Tous les journaux ne traitent pas les nouvelles sous le même angle. Comme nous l'avons souligné hier, Le Courrier du Canada a plutôt insisté sur le processus lié à l'enquête préliminaire.
Le Courrier de Saint-Hyacinthe, dans son édition du 14 décembre 1897, choisit plutôt de raconter l'événement à travers le témoignage de Pasquale Camparoni, un des Italiens blessés le jour du drame. Voici donc l'affaire telle que rapportée dans ce journal.
«Je suis allé, mercredi soir, à l'heure de la malle, chez M. Bissonnette, marchand, qui tient le bureau de poste. J'allais là pour demander si j'avais des lettres et acheter de la bière. J'étais en compagnie de Grieco qui a été tué et de George Ferrari, un autre de mes compatriotes qui a été blessé dans la bagarre, mais moins que moi.

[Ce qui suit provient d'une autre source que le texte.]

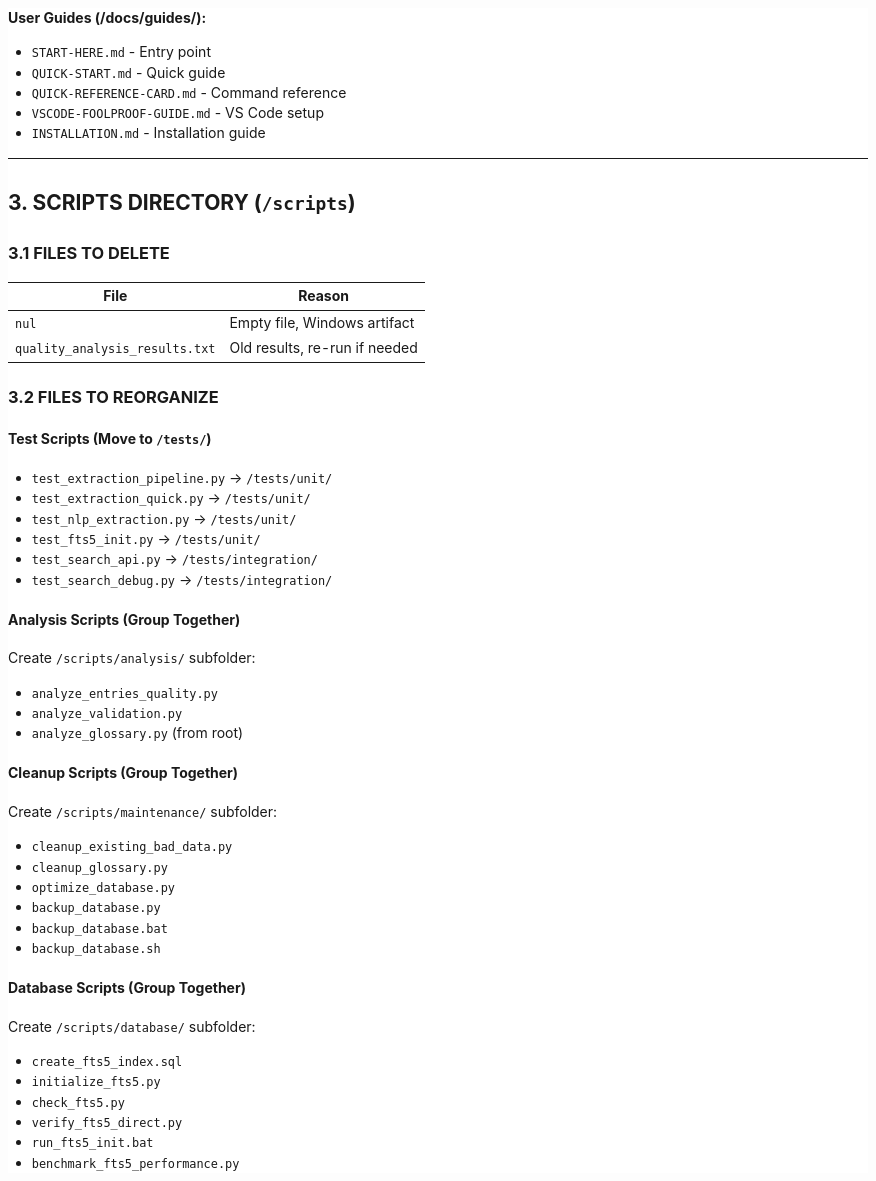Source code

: **User Guides (/docs/guides/):**
- `START-HERE.md` - Entry point
- `QUICK-START.md` - Quick guide
- `QUICK-REFERENCE-CARD.md` - Command reference
- `VSCODE-FOOLPROOF-GUIDE.md` - VS Code setup
- `INSTALLATION.md` - Installation guide

---

## 3. SCRIPTS DIRECTORY (`/scripts`)

### 3.1 FILES TO DELETE

| File | Reason |
|------|--------|
| `nul` | Empty file, Windows artifact |
| `quality_analysis_results.txt` | Old results, re-run if needed |

### 3.2 FILES TO REORGANIZE

#### Test Scripts (Move to `/tests/`)

- `test_extraction_pipeline.py` → `/tests/unit/`
- `test_extraction_quick.py` → `/tests/unit/`
- `test_nlp_extraction.py` → `/tests/unit/`
- `test_fts5_init.py` → `/tests/unit/`
- `test_search_api.py` → `/tests/integration/`
- `test_search_debug.py` → `/tests/integration/`

#### Analysis Scripts (Group Together)

Create `/scripts/analysis/` subfolder:
- `analyze_entries_quality.py`
- `analyze_validation.py`
- `analyze_glossary.py` (from root)

#### Cleanup Scripts (Group Together)

Create `/scripts/maintenance/` subfolder:
- `cleanup_existing_bad_data.py`
- `cleanup_glossary.py`
- `optimize_database.py`
- `backup_database.py`
- `backup_database.bat`
- `backup_database.sh`

#### Database Scripts (Group Together)

Create `/scripts/database/` subfolder:
- `create_fts5_index.sql`
- `initialize_fts5.py`
- `check_fts5.py`
- `verify_fts5_direct.py`
- `run_fts5_init.bat`
- `benchmark_fts5_performance.py`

Dans le magasin nous avons rencontré Gédéon Deguire et Joseph Lalonde. Ce dernier est venu nous demander vingt cinq cents à emprunter. Nous lui avons demandé ce qu'il voulait en faire et il a répondu que c'était pour prendre un coup. Nous ne lui avons pas prêté 25 cents mais lui avons dit d'attendre que nous avions acheté de la bière et que nous lui payerions la traite. Comme nous parlions ainsi, M. Bissonnette arriva avec six bouteilles de bière. J'en pris trois bouteilles et Grieco les autres. Nous sommes sortis tous ensemble, Deguire et Lalonde derrière nous.
À peine nous trouvions nous dehors que Lalonde saisit Grieco à la poitrine et lui donnant une vigoureuse poussée le fit tomber en bas de la galerie dans la neige. Les bouteilles tombèrent aussi, mais je ne crois pas qu'elles se cassèrent. En bas de la galerie commença alors une luttre générale. Plusieurs coups de poings furent échangés. Ferrari fut blessé au commencement de la bagarre. À un moment donné, Lalonde ramassa une bouteille par terre et en frappa violemment Grieco à la tête.

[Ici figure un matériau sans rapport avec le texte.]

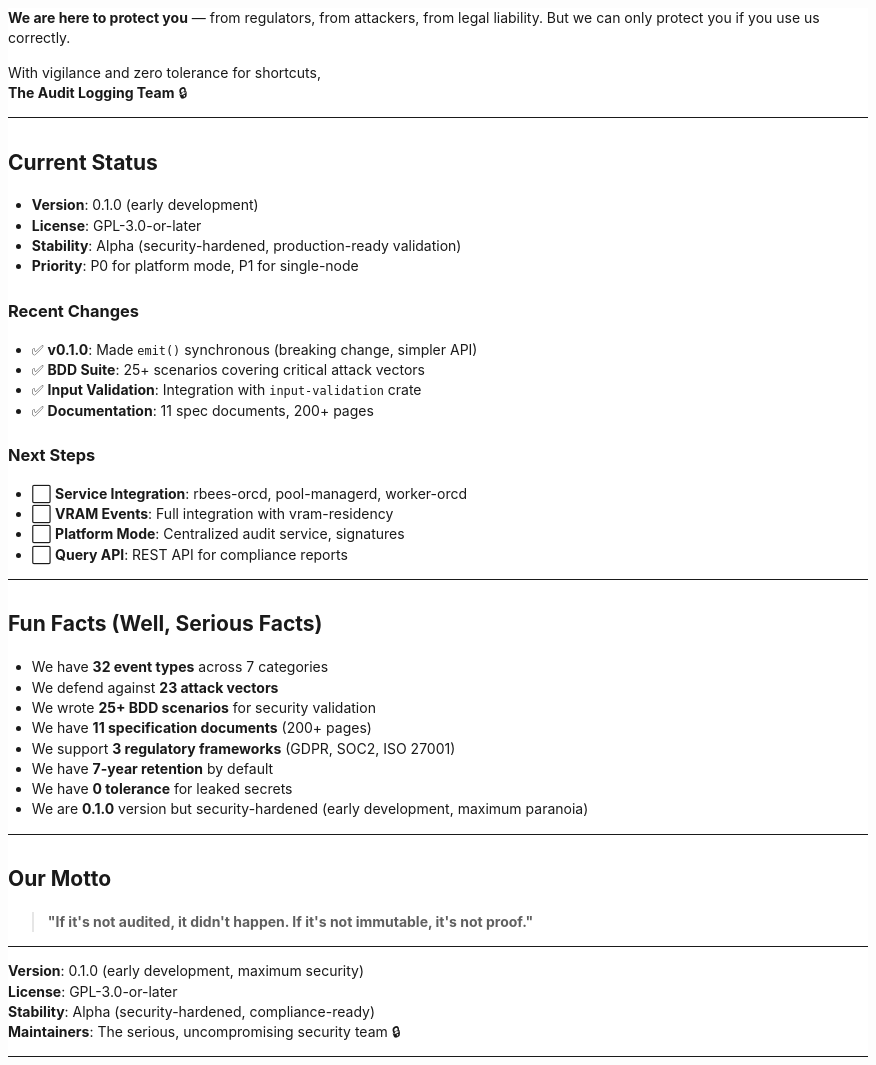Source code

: **We are here to protect you** — from regulators, from attackers, from legal liability. But we can only protect you if you use us correctly.

With vigilance and zero tolerance for shortcuts,  
**The Audit Logging Team** 🔒

---

## Current Status

- **Version**: 0.1.0 (early development)
- **License**: GPL-3.0-or-later
- **Stability**: Alpha (security-hardened, production-ready validation)
- **Priority**: P0 for platform mode, P1 for single-node

### Recent Changes

- ✅ **v0.1.0**: Made `emit()` synchronous (breaking change, simpler API)
- ✅ **BDD Suite**: 25+ scenarios covering critical attack vectors
- ✅ **Input Validation**: Integration with `input-validation` crate
- ✅ **Documentation**: 11 spec documents, 200+ pages

### Next Steps

- ⬜ **Service Integration**: rbees-orcd, pool-managerd, worker-orcd
- ⬜ **VRAM Events**: Full integration with vram-residency
- ⬜ **Platform Mode**: Centralized audit service, signatures
- ⬜ **Query API**: REST API for compliance reports

---

## Fun Facts (Well, Serious Facts)

- We have **32 event types** across 7 categories
- We defend against **23 attack vectors**
- We wrote **25+ BDD scenarios** for security validation
- We have **11 specification documents** (200+ pages)
- We support **3 regulatory frameworks** (GDPR, SOC2, ISO 27001)
- We have **7-year retention** by default
- We have **0 tolerance** for leaked secrets
- We are **0.1.0** version but security-hardened (early development, maximum paranoia)

---

## Our Motto

> **"If it's not audited, it didn't happen. If it's not immutable, it's not proof."**

---

**Version**: 0.1.0 (early development, maximum security)  
**License**: GPL-3.0-or-later  
**Stability**: Alpha (security-hardened, compliance-ready)  
**Maintainers**: The serious, uncompromising security team 🔒

---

Grieco s'affaissa immédiatement et la lutte continua entre les autres. C'est pendant cette dernière partie de la bagarre que j'ai été frappé. J'ai reçu plusieurs coups de poings dans la figure et finalement deguire ou Lalonde, je ne sais pas lequel, car je ne les connais bien et je n'ai pu rien distinguer, me frappa d'un coup de bouteille et je tombai, sans connaissance. Je ne me rappelle rien de ce qui s'est passé après. »
L'article précise ensuite que Camparoni avait plusieurs blessures à la figure et sur la tête. À un moment, on l'avait même cru mortellement blessé. Celui-ci s'en est toutefois tiré et fut le témoin-clé de l'affaire.